Despite Musk's concerns, Press, who was also the deputy CEO of Chrysler, said the market has been pretty fair to Tesla so far, especially when compared with legacy motor companies, such as Ford. But now, he said, "There's some reality coming into it," meaning Tesla will have to get profitable or face ongoing market adjustment.

"The reality is, the market treats him very well. If you look at the market cap of Tesla, $50 billion, compared to Ford, that makes a profit — the stock is about $9 — it shows the disconnect, and there is an adjustment that's occurring," Press said.

Tesla shares closed out the day up 0.96 percent at $308.44.

To get profitable, Press added, Musk needs to learn to delegate, both within the company and without.

"I always have a saying, and that is, you don't have stress, you should give it. And [Musk] doesn't have anyone to give it to," Press said.

Press said Musk should hire someone to "run day-to-day" operations while he works at "30,000 feet" and should look outside of the company for independent distribution channels, such as third-party dealerships.

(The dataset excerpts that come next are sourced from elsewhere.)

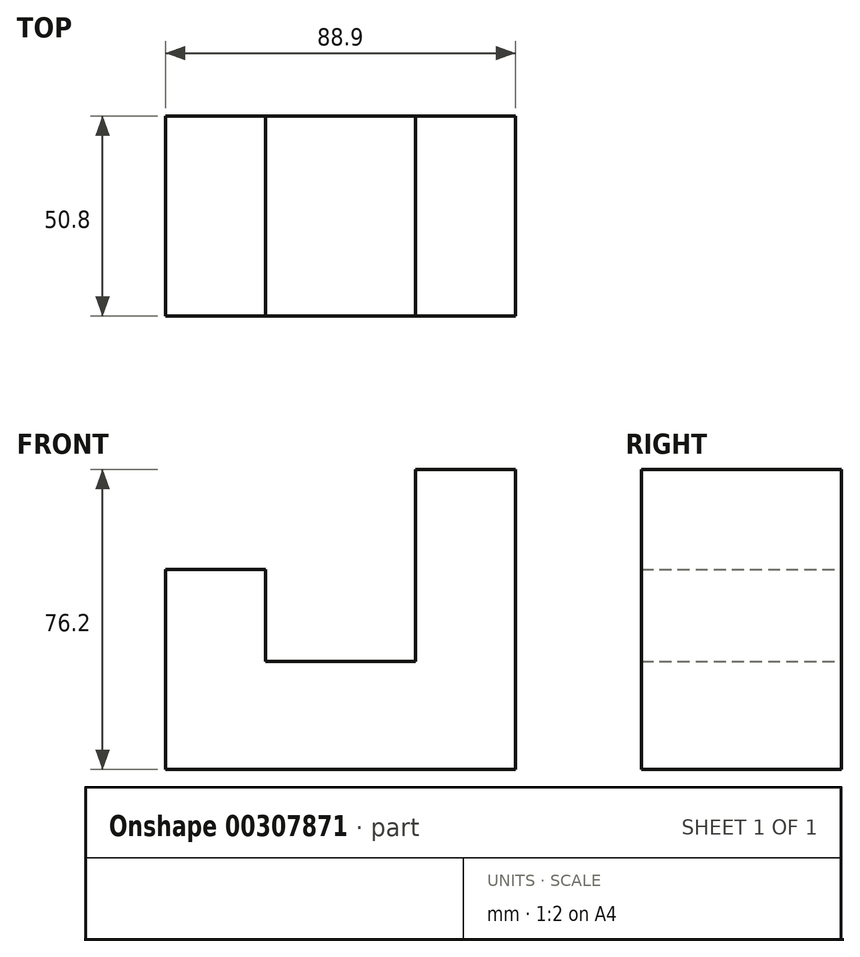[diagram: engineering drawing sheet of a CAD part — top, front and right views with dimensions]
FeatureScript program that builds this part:
annotation { "Feature Type Name" : "Feature", "Feature Type Description" : "" }
export const myFeature = defineFeature(function(context is Context, id is Id, definition is map)
    precondition{}
    {
        {
            var Q0;
            Q0=qCreatedBy(makeId("Front.planeOp"),FACE);
            var sketch = newSketch(context, id + "F0", { "sketchPlane" : qUnion([Q0])});
            skLineSegment(sketch, "E0", {"start": v(-43.83, -36.96) * mm, "end": v(45.07, -36.96) * mm});
            skLineSegment(sketch, "E1", {"start": v(45.07, -36.96) * mm, "end": v(45.07, 39.24) * mm});
            skLineSegment(sketch, "E2", {"start": v(45.07, 39.24) * mm, "end": v(19.67, 39.24) * mm});
            skLineSegment(sketch, "E3", {"start": v(19.67, 39.24) * mm, "end": v(19.67, -9.52) * mm});
            skLineSegment(sketch, "E4", {"start": v(19.67, -9.52) * mm, "end": v(-18.43, -9.52) * mm});
            skLineSegment(sketch, "E5", {"start": v(-18.43, -9.52) * mm, "end": v(-18.43, 13.84) * mm});
            skLineSegment(sketch, "E6", {"start": v(-18.43, 13.84) * mm, "end": v(-43.83, 13.84) * mm});
            skLineSegment(sketch, "E7", {"start": v(-43.83, 13.84) * mm, "end": v(-43.83, -36.96) * mm});
            skSolve(sketch);
        }
        {
            var Q0;
            Q0=makeQuery(id+"F0.imprint","IMPRINT",FACE,{"disambiguationData":[TD([[makeQuery(id+"F0.imprint","IMPRINT",EDGE,{"derivedFrom":sQuery(id+"F0.wireOp",EDGE,"E0")}),1.0]])]});
            extrude(context, id + "F1", {"entities" : qUnion([Q0]), "depth" : 50.8 * mm});
        }
    });
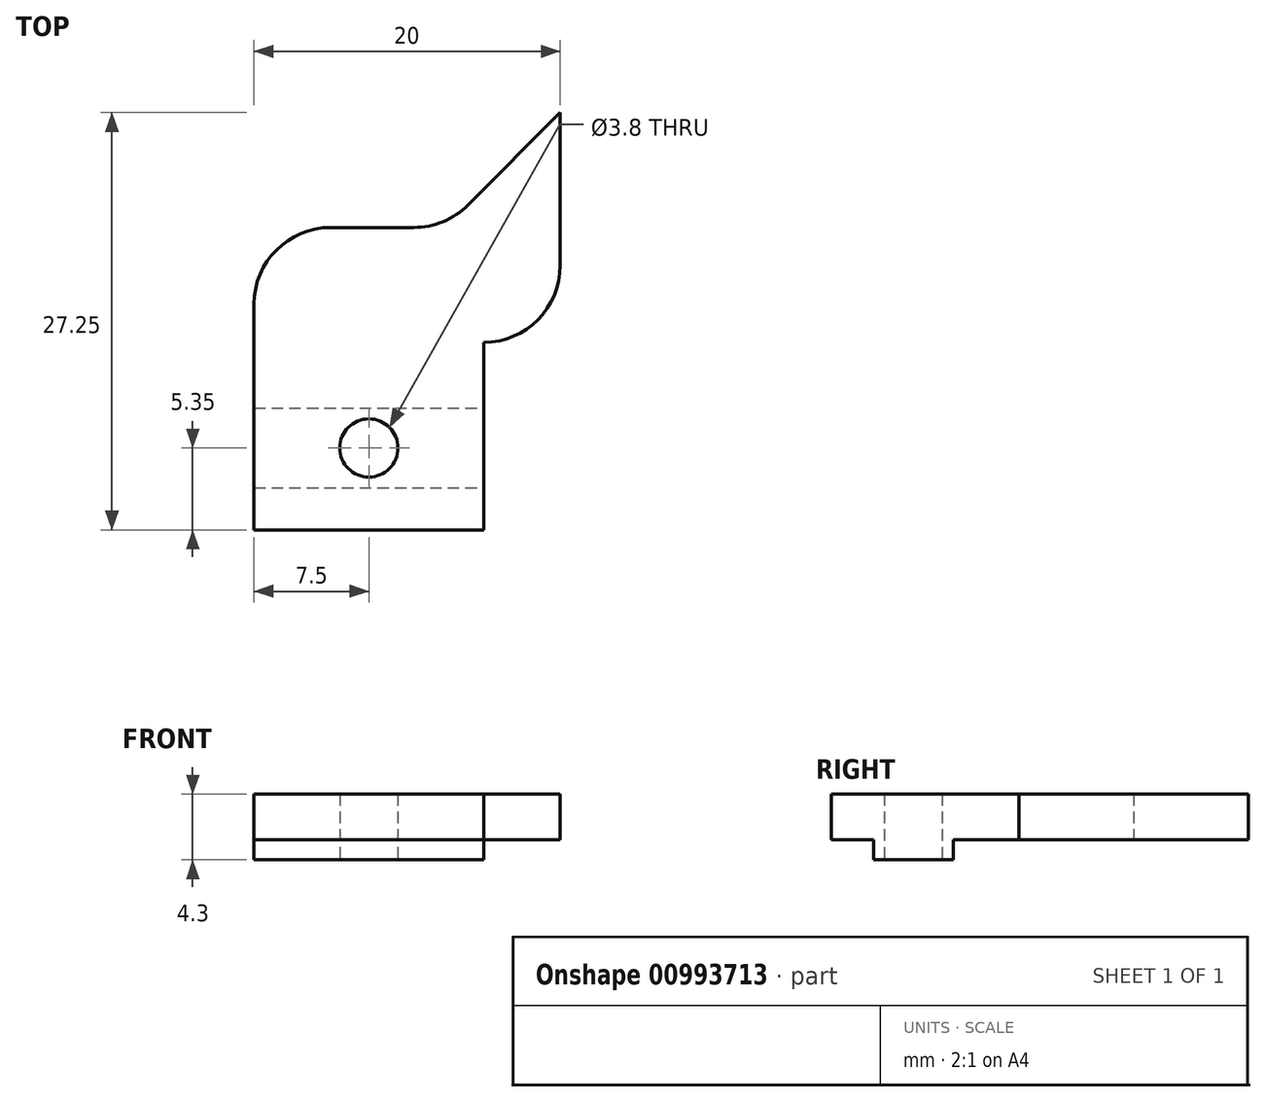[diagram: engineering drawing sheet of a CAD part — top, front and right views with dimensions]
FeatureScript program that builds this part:
annotation { "Feature Type Name" : "Feature", "Feature Type Description" : "" }
export const myFeature = defineFeature(function(context is Context, id is Id, definition is map)
    precondition{}
    {
        {
            var Q0;
            Q0=qCreatedBy(makeId("Top.planeOp"),FACE);
            var sketch = newSketch(context, id + "F0", { "sketchPlane" : qUnion([Q0])});
            skLineSegment(sketch, "E0", {"start": v(-7.5, 7.45) * mm, "end": v(-7.5, 10.2) * mm});
            skLineSegment(sketch, "E1", {"start": v(-7.5, 10.2) * mm, "end": v(-7.5, 15.4) * mm});
            skLineSegment(sketch, "E2", {"start": v(-7.5, 15.4) * mm, "end": v(-7.5, 19.7) * mm});
            skLineSegment(sketch, "E3", {"start": v(7.5, 15.4) * mm, "end": v(7.5, 10.2) * mm});
            skLineSegment(sketch, "E4", {"start": v(7.5, 10.2) * mm, "end": v(7.5, 7.45) * mm});
            skLineSegment(sketch, "E5", {"start": v(7.5, 7.45) * mm, "end": v(-7.5, 7.45) * mm});
            skLineSegment(sketch, "E6", {"start": v(-7.5, 10.2) * mm, "end": v(7.5, 10.2) * mm});
            skLineSegment(sketch, "E7", {"start": v(-7.5, 15.4) * mm, "end": v(7.5, 15.4) * mm});
            skLineSegment(sketch, "E8", {"start": v(7.5, 15.4) * mm, "end": v(7.5, 19.7) * mm});
            skLineSegment(sketch, "E9", {"start": v(7.5, 19.7) * mm, "end": v(12.5, 19.7) * mm});
            skLineSegment(sketch, "E10", {"start": v(12.5, 19.7) * mm, "end": v(12.5, 34.7) * mm});
            skCircle(sketch, "E11", {"center": v(0, 12.8) * mm, "radius": 1.9 * mm});
            skLineSegment(sketch, "E12", {"start": v(-7.5, 19.7) * mm, "end": v(7.5, 19.7) * mm});
            skLineSegment(sketch, "E13", {"start": v(12.5, 34.7) * mm, "end": v(5, 27.2) * mm});
            skLineSegment(sketch, "E14", {"start": v(5, 27.2) * mm, "end": v(-7.5, 27.2) * mm});
            skLineSegment(sketch, "E15", {"start": v(-7.5, 27.2) * mm, "end": v(-7.5, 19.7) * mm});
            skSolve(sketch);
        }
        {
            var Q0;
            Q0 = qSketchRegion(id + "F0", true);
            extrude(context, id + "F1", {"entities" : qUnion([Q0]), "depth" : 3 * mm, "offsetDistance" : 25 * mm});
        }
        {
            var Q0;
            Q0=makeQuery(id+"F0.imprint","IMPRINT",FACE,{"disambiguationData":[TD([[makeQuery(id+"F0.imprint","IMPRINT",EDGE,{"derivedFrom":sQuery(id+"F0.wireOp",EDGE,"E1")}),-1.0]])]});
            var Q1;
            Q1=makeQuery(id+"F0.imprint","IMPRINT",FACE,{"disambiguationData":[TD([[makeQuery(id+"F0.imprint","IMPRINT",EDGE,{"derivedFrom":sQuery(id+"F0.wireOp",EDGE,"XM0VbCyx-99xj-YghP-UF3m-zCLUwLXzifZy")}),-1.0]])]});
            extrude(context, id + "F2", {"entities" : qUnion([Q0, Q1]), "operationType" : NewBodyOperationType.ADD, "oppositeDirection" : true, "depth" : 1.3 * mm, "offsetDistance" : 25 * mm});
        }
        {
            var Q0;
            Q0=makeQuery(id+"F1.opExtrude","SWEPT_EDGE",EDGE,{"disambiguationData":[OSD([sQuery(id+"F0.wireOp",EDGE,"E9"),sQuery(id+"F0.wireOp",EDGE,"E10")])]});
            var Q1;
            Q1=makeQuery(id+"F1.opExtrude","SWEPT_EDGE",EDGE,{"disambiguationData":[OSD([sQuery(id+"F0.wireOp",EDGE,"E14"),sQuery(id+"F0.wireOp",EDGE,"E15")])]});
            var Q2;
            Q2=makeQuery(id+"F1.opExtrude","SWEPT_EDGE",EDGE,{"disambiguationData":[OSD([sQuery(id+"F0.wireOp",EDGE,"E13"),sQuery(id+"F0.wireOp",EDGE,"E14")])]});
            fillet(context, id + "F3", {"entities" : qUnion([Q0, Q1, Q2]), "radius" : 5 * mm, "tangentPropagation" : true, "allowEdgeOverflow" : false});
        }
    });
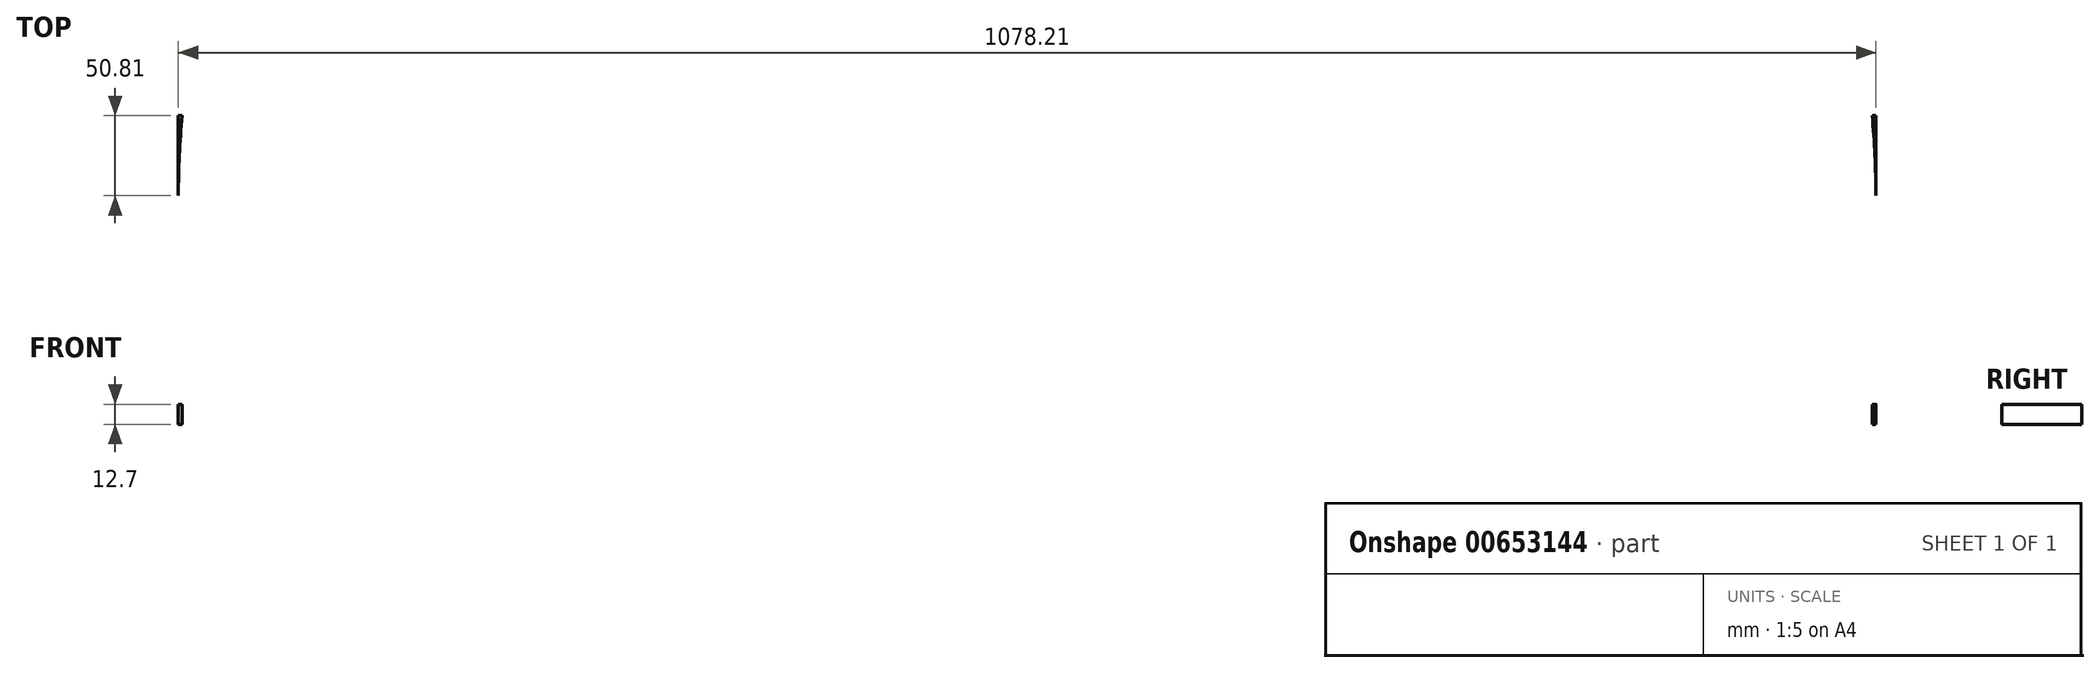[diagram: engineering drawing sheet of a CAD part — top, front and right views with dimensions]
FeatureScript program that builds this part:
annotation { "Feature Type Name" : "Feature", "Feature Type Description" : "" }
export const myFeature = defineFeature(function(context is Context, id is Id, definition is map)
    precondition{}
    {
        {
            var Q0;
            Q0=qCreatedBy(makeId("Top.planeOp"),FACE);
            var sketch = newSketch(context, id + "F0", { "sketchPlane" : qUnion([Q0])});
            skPoint(sketch, "E0", {"position": v(736.6, 0) * mm});
            skPoint(sketch, "E1", {"position": v(800.1, 0) * mm});
            skPoint(sketch, "E2", {"position": v(838.2, 0) * mm});
            skPoint(sketch, "E3", {"position": v(1168.4, 0) * mm});
            skPoint(sketch, "E4", {"position": v(1219.2, 0) * mm});
            skPoint(sketch, "E5", {"position": v(1270, -0.04) * mm});
            skLineSegment(sketch, "E6.top", {"start": v(736.6, 50.8) * mm, "end": v(800.1, 50.8) * mm});
            skLineSegment(sketch, "E6.left", {"start": v(736.6, 0) * mm, "end": v(736.6, 50.8) * mm});
            skLineSegment(sketch, "E6.right", {"start": v(800.1, 0) * mm, "end": v(800.1, 50.8) * mm});
            skLineSegment(sketch, "E7.top", {"start": v(838.2, 152.4) * mm, "end": v(1168.4, 152.4) * mm});
            skLineSegment(sketch, "E7.left", {"start": v(838.2, 0) * mm, "end": v(838.2, 152.4) * mm});
            skLineSegment(sketch, "E8.top", {"start": v(1219.2, 50.81) * mm, "end": v(1270, 50.81) * mm});
            skLineSegment(sketch, "E8.left", {"start": v(1219.2, 0) * mm, "end": v(1219.2, 50.81) * mm});
            skLineSegment(sketch, "E8.right", {"start": v(1270, 0.01) * mm, "end": v(1270, 50.81) * mm});
            skLineSegment(sketch, "E9", {"start": v(800.1, 0) * mm, "end": v(838.2, 0) * mm});
            skLineSegment(sketch, "E10", {"start": v(1168.4, 0) * mm, "end": v(1219.2, 0) * mm});
            skLineSegment(sketch, "E11", {"start": v(1270, -0.04) * mm, "end": v(1371.6, -0.04) * mm});
            skLineSegment(sketch, "E12", {"start": v(90.2, 0) * mm, "end": v(191.8, 0) * mm});
            skLineSegment(sketch, "E13", {"start": v(191.8, 0) * mm, "end": v(191.8, 50.8) * mm});
            skLineSegment(sketch, "E14", {"start": v(191.8, 50.8) * mm, "end": v(242.6, 50.8) * mm});
            skLineSegment(sketch, "E15", {"start": v(242.6, 50.8) * mm, "end": v(242.6, 0) * mm});
            skLineSegment(sketch, "E16", {"start": v(242.6, 0) * mm, "end": v(736.6, 0) * mm});
            skArc(sketch, "E17", {"start": v(1371.6, -0.04) * mm, "mid": v(730.92, 639.27) * mm, "end": v(90.2, 0) * mm});
            skLineSegment(sketch, "E18", {"start": v(1168.4, 152.4) * mm, "end": v(1168.4, 0) * mm});
            skArc(sketch, "E19", {"start": v(1270, 0.01) * mm, "mid": v(730.9, 539.1) * mm, "end": v(191.8, 0) * mm});
            skSolve(sketch);
        }
        {
            var Q0;
            {var subQ0=sQuery(id+"F0.wireOp",EDGE,"E8.right");Q0=makeQuery(id+"F0.imprint","IMPRINT",FACE,{"disambiguationData":[TD([[makeQuery(id+"F0.imprint","IMPRINT",EDGE,{"derivedFrom":subQ0}),1.0]])]});}
            var Q1;
            {var subQ0=sQuery(id+"F0.wireOp",EDGE,"E13");Q1=makeQuery(id+"F0.imprint","IMPRINT",FACE,{"disambiguationData":[TD([[makeQuery(id+"F0.imprint","IMPRINT",EDGE,{"derivedFrom":subQ0}),-1.0]])]});}
            extrude(context, id + "F1", {"entities" : qUnion([Q0, Q1]), "depth" : 12.7 * mm, "offsetDistance" : 25.4 * mm});
        }
    });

"He is the only one that's trying to run the distribution channel and capitalize that at the same time. There's a whole opportunity there for an independent distribution channel to take half the work load off and create the sales," Press said.

And as for going private, Press said it may be best for the carmaker to stay put, rather than risk the unknown pressures from the private market.

"I understand the frustration, but going private may not be the best. You know, the devil that you know — versus the devil you don't — may actually treat him better," Press said.

Tesla did not immediately respond to CNBC's request for comment.